> Input

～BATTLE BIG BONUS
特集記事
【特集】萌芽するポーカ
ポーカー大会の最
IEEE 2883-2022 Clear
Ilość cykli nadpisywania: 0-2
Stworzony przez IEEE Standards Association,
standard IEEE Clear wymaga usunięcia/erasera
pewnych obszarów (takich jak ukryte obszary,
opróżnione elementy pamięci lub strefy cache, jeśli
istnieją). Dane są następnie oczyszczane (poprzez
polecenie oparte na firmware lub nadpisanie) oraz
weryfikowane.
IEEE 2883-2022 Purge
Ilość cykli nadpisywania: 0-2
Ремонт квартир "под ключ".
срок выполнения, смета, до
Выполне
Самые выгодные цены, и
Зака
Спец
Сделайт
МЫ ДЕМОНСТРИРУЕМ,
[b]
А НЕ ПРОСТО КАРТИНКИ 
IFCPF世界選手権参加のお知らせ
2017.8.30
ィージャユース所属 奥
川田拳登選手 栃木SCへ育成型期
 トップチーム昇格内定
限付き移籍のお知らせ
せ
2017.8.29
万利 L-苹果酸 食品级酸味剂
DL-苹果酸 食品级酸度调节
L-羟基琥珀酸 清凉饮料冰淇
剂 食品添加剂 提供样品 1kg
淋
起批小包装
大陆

--

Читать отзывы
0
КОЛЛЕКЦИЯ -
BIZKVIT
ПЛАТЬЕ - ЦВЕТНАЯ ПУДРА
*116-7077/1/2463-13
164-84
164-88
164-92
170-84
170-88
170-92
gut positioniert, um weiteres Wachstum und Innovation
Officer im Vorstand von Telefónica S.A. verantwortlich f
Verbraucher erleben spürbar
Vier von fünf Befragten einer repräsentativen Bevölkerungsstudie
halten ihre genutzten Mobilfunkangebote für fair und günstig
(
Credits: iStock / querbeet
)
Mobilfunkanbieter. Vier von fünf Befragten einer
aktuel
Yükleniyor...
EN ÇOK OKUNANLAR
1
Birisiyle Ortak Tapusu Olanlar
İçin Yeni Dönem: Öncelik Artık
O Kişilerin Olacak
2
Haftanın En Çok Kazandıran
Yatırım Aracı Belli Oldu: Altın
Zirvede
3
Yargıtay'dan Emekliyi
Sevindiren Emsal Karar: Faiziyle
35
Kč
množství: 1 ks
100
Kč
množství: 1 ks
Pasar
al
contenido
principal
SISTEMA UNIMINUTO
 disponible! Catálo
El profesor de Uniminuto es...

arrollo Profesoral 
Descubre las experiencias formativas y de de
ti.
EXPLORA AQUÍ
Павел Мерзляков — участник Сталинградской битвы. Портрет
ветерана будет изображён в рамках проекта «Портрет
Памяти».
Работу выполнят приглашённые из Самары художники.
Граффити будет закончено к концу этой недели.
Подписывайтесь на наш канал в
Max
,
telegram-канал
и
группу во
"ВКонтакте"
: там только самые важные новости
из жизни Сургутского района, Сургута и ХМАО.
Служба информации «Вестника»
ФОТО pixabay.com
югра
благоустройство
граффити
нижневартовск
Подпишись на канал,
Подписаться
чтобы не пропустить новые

> The task
How many lines of the records contain the string "fünf"? Treat uppercase and lowercase letters as different, and reply with the number alone.

> Answer box
2